The holiday season may seem far away, but now is the time to create your company’s end-of-year corporate holiday giving plan.
This year has shown us how important it is that companies live out their values and operate with purpose. People are demanding that companies step up for social change and overhaul workplace cultures. Employees vote with their feet by leaving workplaces they don’t love and consumers spend on products with a cause.
Against this backdrop, the holiday season is a great time to show your company’s values and inspire your stakeholders. Get involved with the community or miss out on an important engagement opportunity. But how can you create a corporate holiday giving plan that is both authentic and effective?
Here are four ways for your company to make the season special for all your stakeholders.
1. Employees are looking for ways to volunteer.
The season of giving isn’t all about donating money—you can also encourage employees to volunteer their time and skills. Seasonal activities like delivering gifts and serving meals were popular in the past. But volunteers don’t have to be hands-on at toy warehouses, soup kitchens, and hospitals—indeed, the pandemic has made this challenging. Luckily, studies show that the benefits of skills-based volunteering outweigh traditional volunteering by 125% in almost all ways.
Plan ahead: In-person volunteer opportunities for large groups can be tricky these days. Seek outdoor venues if possible, or find activities for home or virtual settings.
2. Customers want purpose behind their purchases.
Shopping on Black Friday, the day after Thanksgiving, is driven by deals and discounts. However, initiatives like #GivingTuesday and REI’s #OptOutside have shown people are looking for alternative ways to spend their time and money. A #GivingTuesday cause marketing campaign or other purpose-focused campaign can help your products stand out. Need to convince your Chief Marketing Officer? Eighty-six percent of Americans would purchase products from a company that demonstrates its purpose, according to research from Porter Novelli/Cone. Meanwhile, global studies show that 40% of consumers seek purposeful brands and trust in brands to act in the best interest of society.

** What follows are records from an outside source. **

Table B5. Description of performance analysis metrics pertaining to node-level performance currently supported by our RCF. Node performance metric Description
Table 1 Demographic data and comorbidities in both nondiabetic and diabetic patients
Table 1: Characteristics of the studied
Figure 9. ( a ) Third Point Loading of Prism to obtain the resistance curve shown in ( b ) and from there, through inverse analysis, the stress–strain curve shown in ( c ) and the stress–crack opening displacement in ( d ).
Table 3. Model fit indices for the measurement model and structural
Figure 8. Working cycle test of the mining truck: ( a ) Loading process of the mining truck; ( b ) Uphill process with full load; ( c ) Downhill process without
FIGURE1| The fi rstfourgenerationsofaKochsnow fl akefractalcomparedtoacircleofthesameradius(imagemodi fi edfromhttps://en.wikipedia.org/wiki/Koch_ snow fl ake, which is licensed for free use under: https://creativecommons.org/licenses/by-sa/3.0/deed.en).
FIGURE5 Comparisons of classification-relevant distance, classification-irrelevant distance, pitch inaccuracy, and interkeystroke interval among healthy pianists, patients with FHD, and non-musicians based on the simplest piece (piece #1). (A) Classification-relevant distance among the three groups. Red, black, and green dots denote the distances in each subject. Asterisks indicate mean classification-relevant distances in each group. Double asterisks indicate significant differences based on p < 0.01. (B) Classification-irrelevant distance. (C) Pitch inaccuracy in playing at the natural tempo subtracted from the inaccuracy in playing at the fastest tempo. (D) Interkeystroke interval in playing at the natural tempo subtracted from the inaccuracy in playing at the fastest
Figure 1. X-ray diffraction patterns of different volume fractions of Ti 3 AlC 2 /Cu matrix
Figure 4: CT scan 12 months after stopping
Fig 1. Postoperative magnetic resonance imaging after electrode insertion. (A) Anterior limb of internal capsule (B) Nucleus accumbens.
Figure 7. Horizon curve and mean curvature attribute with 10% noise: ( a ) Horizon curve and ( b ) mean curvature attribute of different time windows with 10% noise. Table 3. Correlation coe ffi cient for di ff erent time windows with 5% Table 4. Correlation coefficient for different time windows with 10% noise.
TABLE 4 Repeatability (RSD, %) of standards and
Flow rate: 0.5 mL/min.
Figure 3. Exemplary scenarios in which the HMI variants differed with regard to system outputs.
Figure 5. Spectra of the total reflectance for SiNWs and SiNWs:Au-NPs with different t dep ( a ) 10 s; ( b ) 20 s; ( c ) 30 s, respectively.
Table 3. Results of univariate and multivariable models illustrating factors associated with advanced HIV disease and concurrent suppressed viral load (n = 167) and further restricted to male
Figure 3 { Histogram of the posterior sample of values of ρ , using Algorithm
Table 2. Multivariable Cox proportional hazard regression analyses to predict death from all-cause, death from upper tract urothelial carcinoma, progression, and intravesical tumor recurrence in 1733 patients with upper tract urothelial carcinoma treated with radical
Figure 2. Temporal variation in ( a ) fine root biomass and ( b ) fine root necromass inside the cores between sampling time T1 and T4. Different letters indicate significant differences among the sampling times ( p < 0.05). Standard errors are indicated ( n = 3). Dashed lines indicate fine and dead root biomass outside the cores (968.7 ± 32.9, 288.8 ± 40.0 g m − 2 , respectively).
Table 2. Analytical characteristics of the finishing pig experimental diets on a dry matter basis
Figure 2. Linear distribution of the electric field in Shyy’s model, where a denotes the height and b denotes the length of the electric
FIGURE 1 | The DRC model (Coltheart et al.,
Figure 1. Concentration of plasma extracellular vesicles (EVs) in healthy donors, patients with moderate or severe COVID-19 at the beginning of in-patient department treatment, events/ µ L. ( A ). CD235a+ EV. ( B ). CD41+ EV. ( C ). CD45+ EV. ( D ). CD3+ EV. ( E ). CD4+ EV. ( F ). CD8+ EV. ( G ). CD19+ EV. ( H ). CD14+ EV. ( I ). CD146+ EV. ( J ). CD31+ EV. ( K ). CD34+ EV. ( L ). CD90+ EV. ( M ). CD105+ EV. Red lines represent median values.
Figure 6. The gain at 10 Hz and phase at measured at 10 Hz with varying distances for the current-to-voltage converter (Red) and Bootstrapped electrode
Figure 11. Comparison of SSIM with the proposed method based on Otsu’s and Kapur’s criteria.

Plan ahead: A cause marketing campaign where a percentage of sales are donated will require legal review and a commercial co-venture agreement.
3. Giving thanks goes a long way.
About 40% of companies give holiday gifts to employees, and on average they spend $65 per employee, according to ASI. The most popular gift is choice—44% of companies give gift cards. Charitable gift cards could be a good option if your employees value the opportunity to support their communities. Your company might be overdue to show some gratitude. When Workhuman surveyed more than 1,000 U.S. workers during the pandemic, almost half of employees reported that they are not thanked frequently by their employer or colleagues. The good news is receiving a gift makes recipients feel “appreciated,” “grateful,” “thankful,” and “happy.”
Plan ahead: Thoughtful gifts, like customized GlobalGiving Gift Cards, take time to curate. While eCards can be sent nearly instantly, factor in plenty of time for your budget and design approvals.
4. ‘Tis the season for increased giving and generosity.
On #GivingTuesday, one employee giving platform saw a 135% increase in total donation dollars and an 83% increase in the amount per donation. If that’s not evidence enough, 50% of nonprofits receive the majority of their annual donations in the last three months of the year. At GlobalGiving, for example, 25% of last year’s donation dollars were given in the month of December. In some years, 12% of annual giving occurred on just the last three days of the year.
Plan ahead: Make employees aware of your company’s matching gift policies. Ensure you have a hassle-free online corporate holiday giving solution available to capture the end-of-year flurry of employee holiday donations.